Greed and materialism, consumerism and war, domestic violence and poverty, racism and sexual exploitation, wage theft and addiction shatter and distort who God dreams that we will be. Hope taps into God’s dream. His dream—his mission—is to restore everything that has been shattered and debased. To reconcile us to him and all of us to each other.
God’s dream becomes reality only when it is a shared dream. When we hope we do more than harbor positive thoughts, we act. We dream God’s dream with our hands and our feet. Augustine put it something like this: “God without us will not, as we without God cannot.”
In the Sermon on the Mount, Jesus teaches us how to be dangerous. How to anticipate the Kingdom of Heaven even while the world is decidedly crazy.
Turn the other cheek, forgive those who injure you, and remember the human dignity of your fiercest enemies. God is dreaming of peace, and it has to start somewhere. Blessed are the peacemakers.
Give the shirt off your back to whoever asks. Our fear of scarcity is a slur against God. God already gives plenty. His delivery system includes our generosity.
Serve everyone, especially the ones who make you uncomfortable or tempt you to judge. Jesus said that whatever we do to the least we do to him. In other words, refuse to rank people as higher or lower. Trust in God’s dream of a world where everyone is equal, everyone is respected.
God dreams of a restored creation, and he holds us accountable for joining him in this dream.
That is the lesson of the Wise and Foolish Bridesmaids.
You know the story. Ten maids wait for a bridegroom at night. He is delayed. Five have brought enough oil to hold out until he finally arrives. The others run out of oil before he gets there. Only the five wise maids enter the wedding banquet.
The bridegroom said something like this to the ones who are left outside. You didn’t live your lives in anticipation of my coming. You just took things as they were and made yourself at home. You spent your life making a better place for yourself in the world and never lifted a finger to make the world a better place.

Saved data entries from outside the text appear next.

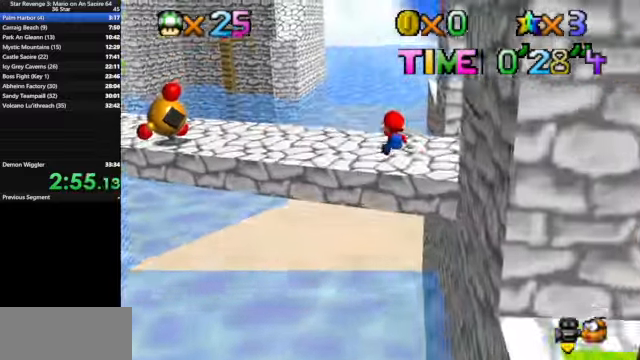
{"buttons": [], "left_stick": "up", "events": [[33, "C_RIGHT", "down"], [67, "C_DOWN", "down"], [267, "C_DOWN", "up"], [267, "C_RIGHT", "up"]]}
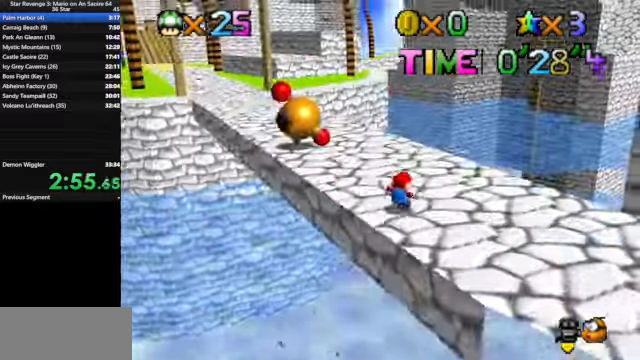
{"buttons": [], "left_stick": "up-left", "events": [[267, "Z", "down"], [300, "left_stick", "up-left"], [333, "A", "down"], [467, "A", "up"], [500, "Z", "up"]]}
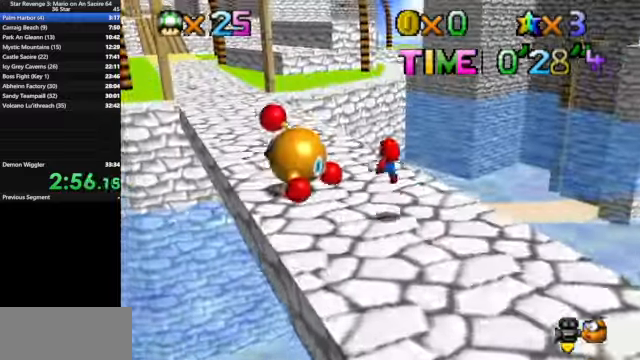
{"buttons": [], "left_stick": "up", "events": [[333, "C_DOWN", "down"], [333, "C_RIGHT", "down"], [433, "left_stick", "up"], [467, "C_DOWN", "up"], [500, "C_RIGHT", "up"]]}
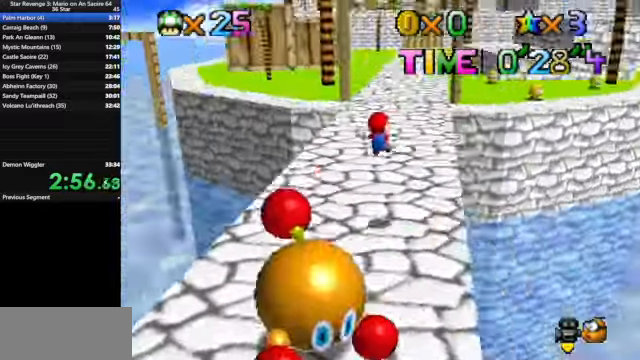
{"buttons": [], "left_stick": "up", "events": []}
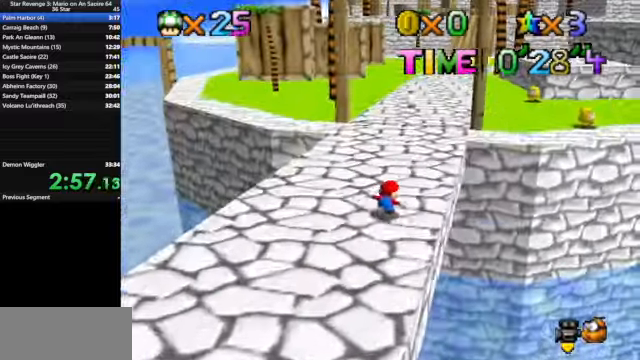
{"buttons": [], "left_stick": "up", "events": [[167, "B", "down"], [267, "B", "up"]]}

Living in hope is dangerous. Hope dreams God’s dream and changes the world.
At the close of The Shawshank Redemption, Red has finally been paroled. Andy had escaped years earlier and left a coded message for Red to join him in Mexico. Breaking parole, Red boards a bus, and we hear his thoughts as he leans out the bus window and feels the breeze on his face.
“I find I’m so excited, I can barely sit still or hold a thought in my head. I think it’s the excitement only a free man can feel, a free man at the start of a long journey whose conclusion is uncertain. I hope I can make it across the border. I hope to see my friend and shake his hand. I hope the Pacific is as blue as it has been in my dreams. I hope.”
This sermon was preached at Epiphany in Opelousas, Louisiana.